WHAT TO PRODUCE:
Can you copy out every one of the lines below, keeping each word and character as it appears?
** start of EXERCISE MATERIAL **
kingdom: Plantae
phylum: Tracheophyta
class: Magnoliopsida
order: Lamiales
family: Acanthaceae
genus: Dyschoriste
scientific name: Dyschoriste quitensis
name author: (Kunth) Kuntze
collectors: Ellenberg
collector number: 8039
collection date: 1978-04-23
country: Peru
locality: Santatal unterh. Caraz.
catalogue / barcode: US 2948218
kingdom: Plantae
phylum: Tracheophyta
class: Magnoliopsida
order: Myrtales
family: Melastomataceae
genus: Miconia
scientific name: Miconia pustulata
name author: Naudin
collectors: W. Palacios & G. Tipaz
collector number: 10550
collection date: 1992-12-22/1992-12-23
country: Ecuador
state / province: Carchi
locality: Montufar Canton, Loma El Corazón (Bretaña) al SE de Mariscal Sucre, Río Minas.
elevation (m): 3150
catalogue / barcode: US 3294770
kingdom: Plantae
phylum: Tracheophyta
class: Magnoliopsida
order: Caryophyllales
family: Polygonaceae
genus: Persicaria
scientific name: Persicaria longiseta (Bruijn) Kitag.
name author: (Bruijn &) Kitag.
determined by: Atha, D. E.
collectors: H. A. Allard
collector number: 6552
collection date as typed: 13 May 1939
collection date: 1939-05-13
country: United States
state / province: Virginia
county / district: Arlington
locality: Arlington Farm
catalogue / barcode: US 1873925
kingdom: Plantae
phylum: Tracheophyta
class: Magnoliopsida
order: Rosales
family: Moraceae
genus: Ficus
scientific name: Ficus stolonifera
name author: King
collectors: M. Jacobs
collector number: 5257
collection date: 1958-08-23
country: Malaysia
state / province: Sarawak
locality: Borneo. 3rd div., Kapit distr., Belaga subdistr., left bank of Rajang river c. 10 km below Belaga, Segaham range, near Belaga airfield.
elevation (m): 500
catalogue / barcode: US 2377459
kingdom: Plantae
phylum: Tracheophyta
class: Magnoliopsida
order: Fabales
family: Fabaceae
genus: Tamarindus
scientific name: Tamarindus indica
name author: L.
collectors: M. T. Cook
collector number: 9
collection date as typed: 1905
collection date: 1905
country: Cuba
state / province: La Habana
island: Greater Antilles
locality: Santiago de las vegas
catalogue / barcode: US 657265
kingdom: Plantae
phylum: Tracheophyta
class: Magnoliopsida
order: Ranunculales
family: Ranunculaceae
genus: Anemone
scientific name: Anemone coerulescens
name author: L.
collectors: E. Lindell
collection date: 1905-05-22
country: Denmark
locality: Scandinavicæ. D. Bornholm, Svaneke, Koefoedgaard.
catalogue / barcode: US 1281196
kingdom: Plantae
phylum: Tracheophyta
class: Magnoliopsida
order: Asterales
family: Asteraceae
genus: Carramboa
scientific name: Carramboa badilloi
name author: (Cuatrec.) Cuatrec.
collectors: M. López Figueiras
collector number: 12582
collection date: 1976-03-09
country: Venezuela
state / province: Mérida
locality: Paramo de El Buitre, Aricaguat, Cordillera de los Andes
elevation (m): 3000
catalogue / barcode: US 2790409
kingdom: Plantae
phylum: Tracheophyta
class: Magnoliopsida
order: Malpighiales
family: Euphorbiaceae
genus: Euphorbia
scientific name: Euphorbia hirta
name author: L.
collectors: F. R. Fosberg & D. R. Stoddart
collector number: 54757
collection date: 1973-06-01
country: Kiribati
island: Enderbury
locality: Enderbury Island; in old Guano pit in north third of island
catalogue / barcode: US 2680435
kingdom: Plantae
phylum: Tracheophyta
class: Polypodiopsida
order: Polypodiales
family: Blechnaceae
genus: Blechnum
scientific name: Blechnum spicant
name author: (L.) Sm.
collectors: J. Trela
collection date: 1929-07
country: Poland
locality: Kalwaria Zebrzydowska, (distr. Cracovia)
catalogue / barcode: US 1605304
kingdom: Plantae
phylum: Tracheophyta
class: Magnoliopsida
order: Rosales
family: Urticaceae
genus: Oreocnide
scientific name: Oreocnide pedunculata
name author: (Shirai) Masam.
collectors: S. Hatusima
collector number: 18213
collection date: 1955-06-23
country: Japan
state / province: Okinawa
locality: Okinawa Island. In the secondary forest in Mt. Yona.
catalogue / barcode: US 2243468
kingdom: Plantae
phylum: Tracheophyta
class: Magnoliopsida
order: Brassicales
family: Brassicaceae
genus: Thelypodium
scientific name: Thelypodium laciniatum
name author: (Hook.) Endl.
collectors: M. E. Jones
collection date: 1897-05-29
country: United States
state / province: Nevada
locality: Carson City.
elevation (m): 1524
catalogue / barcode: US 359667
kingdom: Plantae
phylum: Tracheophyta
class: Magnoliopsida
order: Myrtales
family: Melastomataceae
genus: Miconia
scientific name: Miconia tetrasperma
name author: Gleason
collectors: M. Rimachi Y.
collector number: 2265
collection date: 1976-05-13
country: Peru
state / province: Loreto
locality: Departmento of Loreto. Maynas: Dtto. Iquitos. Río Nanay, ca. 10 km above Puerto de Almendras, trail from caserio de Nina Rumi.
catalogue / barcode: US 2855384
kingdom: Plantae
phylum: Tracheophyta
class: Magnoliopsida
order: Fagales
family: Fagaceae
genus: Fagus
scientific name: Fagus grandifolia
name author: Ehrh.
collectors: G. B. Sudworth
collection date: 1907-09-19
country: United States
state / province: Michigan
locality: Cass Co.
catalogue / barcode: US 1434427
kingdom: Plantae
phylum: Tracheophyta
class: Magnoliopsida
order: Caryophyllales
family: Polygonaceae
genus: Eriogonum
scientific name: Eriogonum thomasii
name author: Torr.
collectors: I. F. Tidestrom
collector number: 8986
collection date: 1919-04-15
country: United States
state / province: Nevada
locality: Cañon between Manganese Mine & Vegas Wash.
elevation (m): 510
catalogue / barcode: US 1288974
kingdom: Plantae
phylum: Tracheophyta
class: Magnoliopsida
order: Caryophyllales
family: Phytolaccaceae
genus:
** end of EXERCISE MATERIAL **
SOLUTION TO THE PROBLEM:
kingdom: Plantae
phylum: Tracheophyta
class: Magnoliopsida
order: Lamiales
family: Acanthaceae
genus: Dyschoriste
scientific name: Dyschoriste quitensis
name author: (Kunth) Kuntze
collectors: Ellenberg
collector number: 8039
collection date: 1978-04-23
country: Peru
locality: Santatal unterh. Caraz.
catalogue / barcode: US 2948218
kingdom: Plantae
phylum: Tracheophyta
class: Magnoliopsida
order: Myrtales
family: Melastomataceae
genus: Miconia
scientific name: Miconia pustulata
name author: Naudin
collectors: W. Palacios & G. Tipaz
collector number: 10550
collection date: 1992-12-22/1992-12-23
country: Ecuador
state / province: Carchi
locality: Montufar Canton, Loma El Corazón (Bretaña) al SE de Mariscal Sucre, Río Minas.
elevation (m): 3150
catalogue / barcode: US 3294770
kingdom: Plantae
phylum: Tracheophyta
class: Magnoliopsida
order: Caryophyllales
family: Polygonaceae
genus: Persicaria
scientific name: Persicaria longiseta (Bruijn) Kitag.
name author: (Bruijn &) Kitag.
determined by: Atha, D. E.
collectors: H. A. Allard
collector number: 6552
collection date as typed: 13 May 1939
collection date: 1939-05-13
country: United States
state / province: Virginia
county / district: Arlington
locality: Arlington Farm
catalogue / barcode: US 1873925
kingdom: Plantae
phylum: Tracheophyta
class: Magnoliopsida
order: Rosales
family: Moraceae
genus: Ficus
scientific name: Ficus stolonifera
name author: King
collectors: M. Jacobs
collector number: 5257
collection date: 1958-08-23
country: Malaysia
state / province: Sarawak
locality: Borneo. 3rd div., Kapit distr., Belaga subdistr., left bank of Rajang river c. 10 km below Belaga, Segaham range, near Belaga airfield.
elevation (m): 500
catalogue / barcode: US 2377459
kingdom: Plantae
phylum: Tracheophyta
class: Magnoliopsida
order: Fabales
family: Fabaceae
genus: Tamarindus
scientific name: Tamarindus indica
name author: L.
collectors: M. T. Cook
collector number: 9
collection date as typed: 1905
collection date: 1905
country: Cuba
state / province: La Habana
island: Greater Antilles
locality: Santiago de las vegas
catalogue / barcode: US 657265
kingdom: Plantae
phylum: Tracheophyta
class: Magnoliopsida
order: Ranunculales
family: Ranunculaceae
genus: Anemone
scientific name: Anemone coerulescens
name author: L.
collectors: E. Lindell
collection date: 1905-05-22
country: Denmark
locality: Scandinavicæ. D. Bornholm, Svaneke, Koefoedgaard.
catalogue / barcode: US 1281196
kingdom: Plantae
phylum: Tracheophyta
class: Magnoliopsida
order: Asterales
family: Asteraceae
genus: Carramboa
scientific name: Carramboa badilloi
name author: (Cuatrec.) Cuatrec.
collectors: M. López Figueiras
collector number: 12582
collection date: 1976-03-09
country: Venezuela
state / province: Mérida
locality: Paramo de El Buitre, Aricaguat, Cordillera de los Andes
elevation (m): 3000
catalogue / barcode: US 2790409
kingdom: Plantae
phylum: Tracheophyta
class: Magnoliopsida
order: Malpighiales
family: Euphorbiaceae
genus: Euphorbia
scientific name: Euphorbia hirta
name author: L.
collectors: F. R. Fosberg & D. R. Stoddart
collector number: 54757
collection date: 1973-06-01
country: Kiribati
island: Enderbury
locality: Enderbury Island; in old Guano pit in north third of island
catalogue / barcode: US 2680435
kingdom: Plantae
phylum: Tracheophyta
class: Polypodiopsida
order: Polypodiales
family: Blechnaceae
genus: Blechnum
scientific name: Blechnum spicant
name author: (L.) Sm.
collectors: J. Trela
collection date: 1929-07
country: Poland
locality: Kalwaria Zebrzydowska, (distr. Cracovia)
catalogue / barcode: US 1605304
kingdom: Plantae
phylum: Tracheophyta
class: Magnoliopsida
order: Rosales
family: Urticaceae
genus: Oreocnide
scientific name: Oreocnide pedunculata
name author: (Shirai) Masam.
collectors: S. Hatusima
collector number: 18213
collection date: 1955-06-23
country: Japan
state / province: Okinawa
locality: Okinawa Island. In the secondary forest in Mt. Yona.
catalogue / barcode: US 2243468
kingdom: Plantae
phylum: Tracheophyta
class: Magnoliopsida
order: Brassicales
family: Brassicaceae
genus: Thelypodium
scientific name: Thelypodium laciniatum
name author: (Hook.) Endl.
collectors: M. E. Jones
collection date: 1897-05-29
country: United States
state / province: Nevada
locality: Carson City.
elevation (m): 1524
catalogue / barcode: US 359667
kingdom: Plantae
phylum: Tracheophyta
class: Magnoliopsida
order: Myrtales
family: Melastomataceae
genus: Miconia
scientific name: Miconia tetrasperma
name author: Gleason
collectors: M. Rimachi Y.
collector number: 2265
collection date: 1976-05-13
country: Peru
state / province: Loreto
locality: Departmento of Loreto. Maynas: Dtto. Iquitos. Río Nanay, ca. 10 km above Puerto de Almendras, trail from caserio de Nina Rumi.
catalogue / barcode: US 2855384
kingdom: Plantae
phylum: Tracheophyta
class: Magnoliopsida
order: Fagales
family: Fagaceae
genus: Fagus
scientific name: Fagus grandifolia
name author: Ehrh.
collectors: G. B. Sudworth
collection date: 1907-09-19
country: United States
state / province: Michigan
locality: Cass Co.
catalogue / barcode: US 1434427
kingdom: Plantae
phylum: Tracheophyta
class: Magnoliopsida
order: Caryophyllales
family: Polygonaceae
genus: Eriogonum
scientific name: Eriogonum thomasii
name author: Torr.
collectors: I. F. Tidestrom
collector number: 8986
collection date: 1919-04-15
country: United States
state / province: Nevada
locality: Cañon between Manganese Mine & Vegas Wash.
elevation (m): 510
catalogue / barcode: US 1288974
kingdom: Plantae
phylum: Tracheophyta
class: Magnoliopsida
order: Caryophyllales
family: Phytolaccaceae
genus:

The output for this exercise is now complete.